Skip to main content

Dumplings with Your Neighbor

Susan Prepares Garlic Eggplant
Susan Prepares Garlic Eggplant
This blog was written by TFP Community Programs Associate Allison Daminger about the first installment in our "Cooking with Your Neighbor" workshop series this winter.


A small group huddles around a pot of boiling water in The Food Project's kitchen in Dorchester. "How will we know they're done?" asks one woman. The answer comes from across the room, where Shuyun (Susan) Zheng is busy slicing a head of Napa cabbage: "They're done when they float!" she calls.

The pot-watchers' eagerness to do things correctly is understandable; they, along with twenty other neighbors and community members, have spent the past three hours mincing, chopping, rolling, and mixing their way through an introduction to Chinese cuisine, and it's almost time to eat the fruits of their labor. In addition to the dumplings boiling on the stove before them, class participants are looking forward to garlic eggplant, stir-fried tofu and tatsoi, and a Chinese cold dish composed of cabbage, carrots, apples, and kelp.

The afternoon's culinary activities mark the start of The Food Project's "Grow Well, Eat Well, Be Well" program, a series of gardening and cooking workshops to be held throughout the winter and spring of 2013. Each cooking class spotlights a talented home cook in the Dudley neighborhood and offers participants a chance to try their hand at an unfamiliar cuisine. Susan, today's guest chef, is a gardener (look for her tomatoes at next year's farmers market!) and nutrition consultant in addition to a cook, and participants are grateful for the chance to learn from her expertise. "I really enjoyed Susan's enthusiasm and knowledge and appreciated her patience," one woman remarks after the class wraps up; another names her willingness to answer participants' questions as an important feature of the afternoon.

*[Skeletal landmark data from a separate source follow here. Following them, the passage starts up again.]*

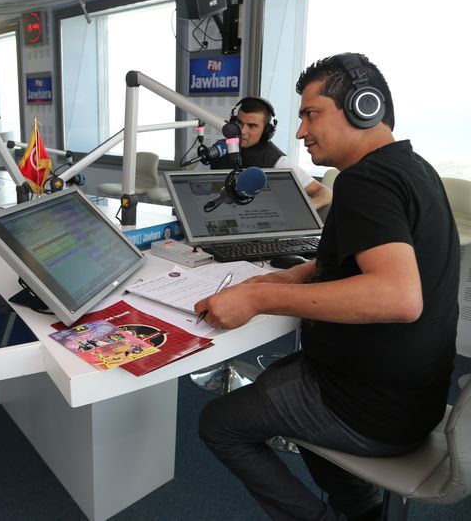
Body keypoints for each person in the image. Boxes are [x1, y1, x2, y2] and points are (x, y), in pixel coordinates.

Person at [196, 53, 459, 521]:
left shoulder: (364, 182)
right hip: (416, 398)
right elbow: (373, 253)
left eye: (311, 114)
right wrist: (296, 274)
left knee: (219, 423)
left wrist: (259, 297)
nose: (301, 132)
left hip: (372, 410)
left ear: (363, 106)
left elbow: (399, 297)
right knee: (279, 379)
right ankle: (360, 509)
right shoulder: (411, 168)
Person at [210, 96, 333, 209]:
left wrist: (302, 211)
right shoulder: (219, 150)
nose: (242, 131)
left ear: (266, 131)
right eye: (239, 123)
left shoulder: (278, 161)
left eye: (252, 126)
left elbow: (325, 193)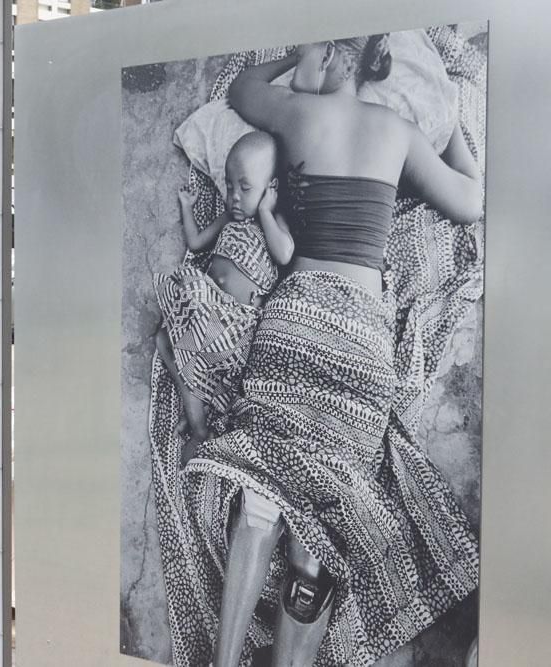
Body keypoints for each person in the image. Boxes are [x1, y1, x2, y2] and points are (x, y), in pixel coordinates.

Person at [187, 34, 483, 667]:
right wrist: (450, 120)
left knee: (262, 498)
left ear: (341, 60)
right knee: (319, 526)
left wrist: (289, 64)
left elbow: (241, 91)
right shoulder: (398, 129)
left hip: (298, 319)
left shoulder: (299, 113)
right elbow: (469, 201)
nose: (303, 67)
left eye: (316, 55)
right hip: (360, 339)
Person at [154, 131, 293, 466]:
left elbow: (285, 254)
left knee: (186, 310)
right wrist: (188, 208)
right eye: (229, 185)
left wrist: (265, 212)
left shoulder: (273, 222)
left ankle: (199, 417)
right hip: (206, 311)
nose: (233, 196)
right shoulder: (229, 218)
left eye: (245, 188)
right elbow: (197, 242)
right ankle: (196, 409)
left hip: (234, 324)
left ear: (270, 187)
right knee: (163, 338)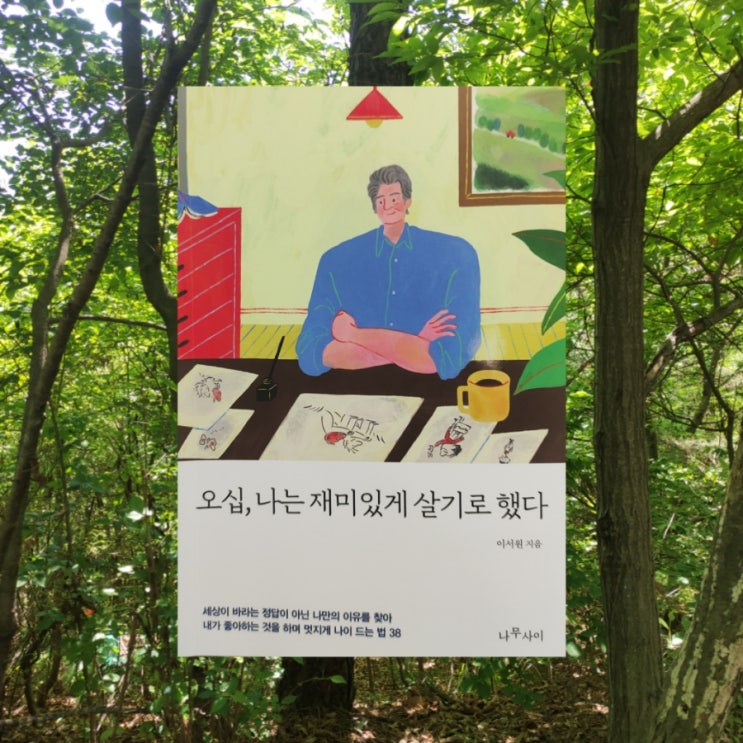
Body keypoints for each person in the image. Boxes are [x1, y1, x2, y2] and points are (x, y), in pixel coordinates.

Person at [296, 165, 481, 380]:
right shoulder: (335, 261)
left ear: (407, 201)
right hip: (351, 386)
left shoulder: (456, 254)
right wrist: (414, 345)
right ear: (374, 206)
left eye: (394, 198)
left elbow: (448, 358)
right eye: (381, 200)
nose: (388, 206)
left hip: (429, 387)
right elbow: (311, 353)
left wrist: (354, 335)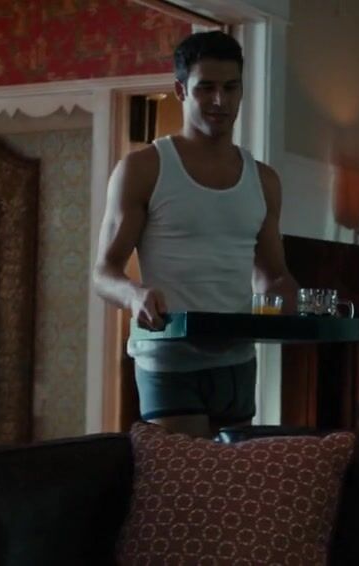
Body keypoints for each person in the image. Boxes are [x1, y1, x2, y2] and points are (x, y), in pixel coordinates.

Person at [91, 31, 297, 439]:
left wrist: (300, 305)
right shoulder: (144, 168)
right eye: (206, 88)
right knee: (186, 472)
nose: (220, 100)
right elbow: (104, 272)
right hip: (169, 357)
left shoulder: (264, 180)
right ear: (181, 90)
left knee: (230, 475)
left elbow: (272, 275)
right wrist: (134, 295)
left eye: (231, 87)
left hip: (238, 357)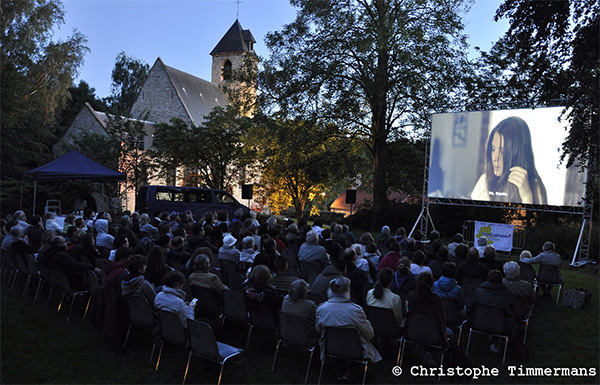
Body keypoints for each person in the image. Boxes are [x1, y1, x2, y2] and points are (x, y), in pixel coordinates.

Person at [316, 276, 382, 381]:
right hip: (354, 348)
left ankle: (340, 370)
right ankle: (349, 371)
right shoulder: (356, 310)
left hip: (331, 346)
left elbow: (319, 329)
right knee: (355, 341)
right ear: (348, 290)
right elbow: (369, 334)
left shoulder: (322, 308)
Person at [471, 116, 547, 205]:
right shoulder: (485, 181)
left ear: (518, 153)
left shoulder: (534, 186)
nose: (495, 158)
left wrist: (527, 197)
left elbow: (534, 219)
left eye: (502, 151)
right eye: (493, 149)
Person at [470, 269, 515, 353]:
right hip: (499, 326)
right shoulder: (506, 294)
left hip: (478, 323)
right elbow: (511, 311)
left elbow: (472, 308)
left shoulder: (479, 292)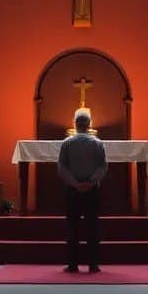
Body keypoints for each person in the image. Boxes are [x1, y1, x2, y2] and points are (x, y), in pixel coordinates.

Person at [58, 109, 106, 273]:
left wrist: (75, 184)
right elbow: (102, 166)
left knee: (72, 226)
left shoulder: (67, 143)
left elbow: (62, 167)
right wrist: (91, 182)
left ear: (75, 124)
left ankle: (73, 265)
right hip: (92, 191)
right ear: (89, 125)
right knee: (92, 226)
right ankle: (93, 265)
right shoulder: (97, 143)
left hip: (72, 190)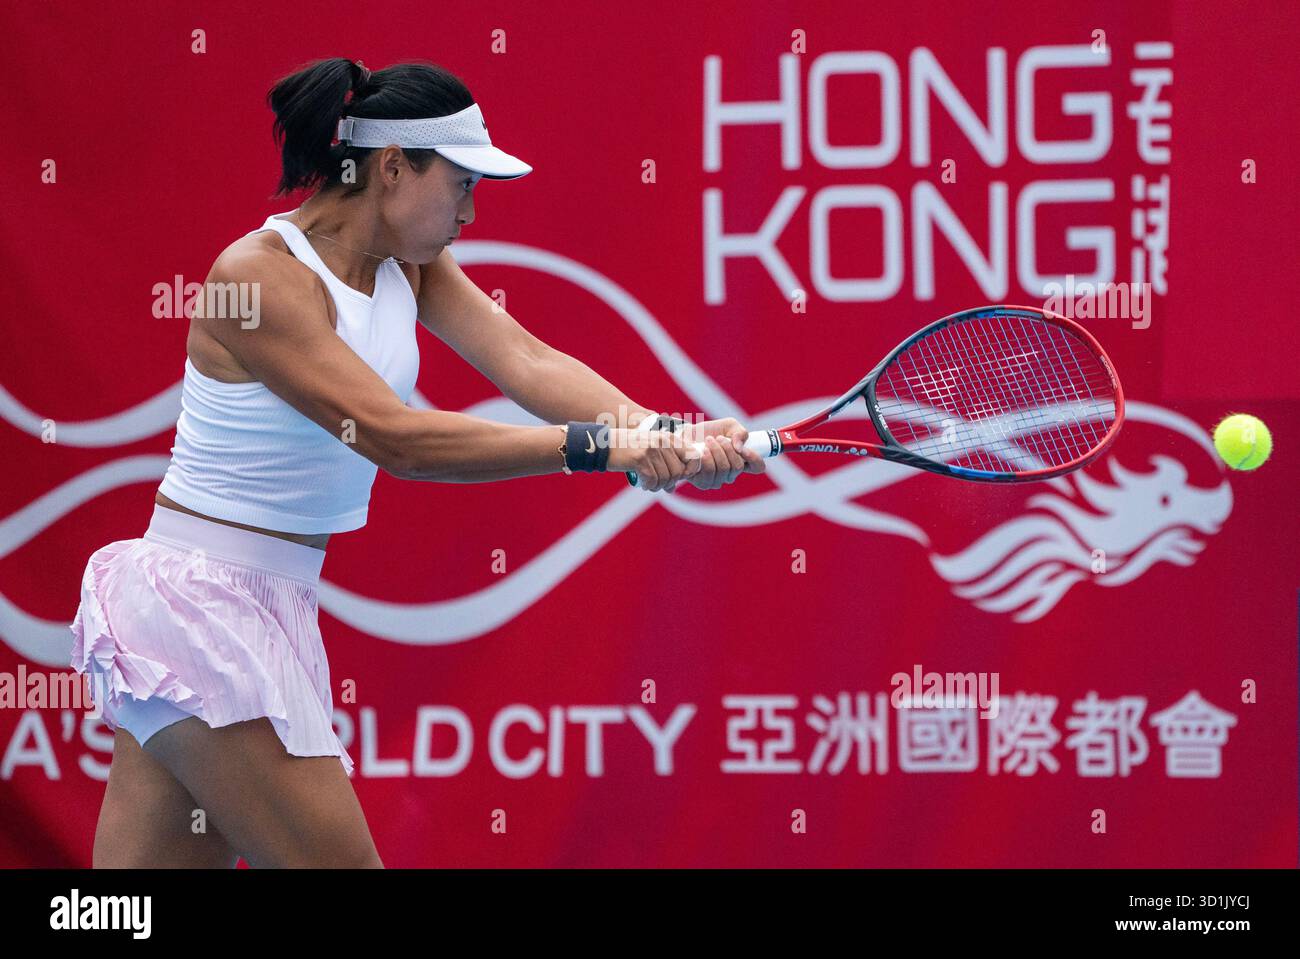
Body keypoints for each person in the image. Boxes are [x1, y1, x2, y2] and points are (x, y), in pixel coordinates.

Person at [69, 57, 765, 868]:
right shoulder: (255, 279)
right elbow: (393, 437)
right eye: (463, 184)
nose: (472, 211)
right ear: (392, 166)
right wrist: (609, 448)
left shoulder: (411, 265)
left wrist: (665, 432)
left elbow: (529, 362)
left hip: (264, 602)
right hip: (200, 604)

Susan is not the only teacher present, however. As the afternoon progresses, class participants - largely strangers to one another before today - begin swapping cooking tips and recipe ideas; everyone seems to benefit from her classmates' descriptions of previous kitchen triumphs and mistakes. Conversation momentarily subsides when the food is ready, however, as everyone focuses their attention on the dishes they've helped to prepare. The garlic eggplant is a surprise favorite: "It's so simple!" one woman marvels, "I'm going to go home and make it tomorrow." The dumplings, too, get rave reviews: "So much better than the kind you get at a Chinese restaurant!" remarks a satisfied participant. The others nod in agreement. Armed with leftovers and recipe sheets, they head out into the snow prepared to impress their friends and families with a fresher, healthier version of take-out favorites.


What participants are saying about the class:

"I really enjoyed Susan's enthusiasm and knowledge and appreciated her patience. I liked learning cooking tips from other participants and working together to prepare the delicious food."

"The food was easy to make and delicious, and I gained appreciation for the instructor's cultural background. It was a free and very fun activity for my husband and me. I would do it again and recommend it to friends."

"I had great conversation with the other folks [at the workshop]. The instructor was very willing to answer questions. Everyone was able to participate in both the preparation and cleanup. The atmosphere was inviting and comfortable."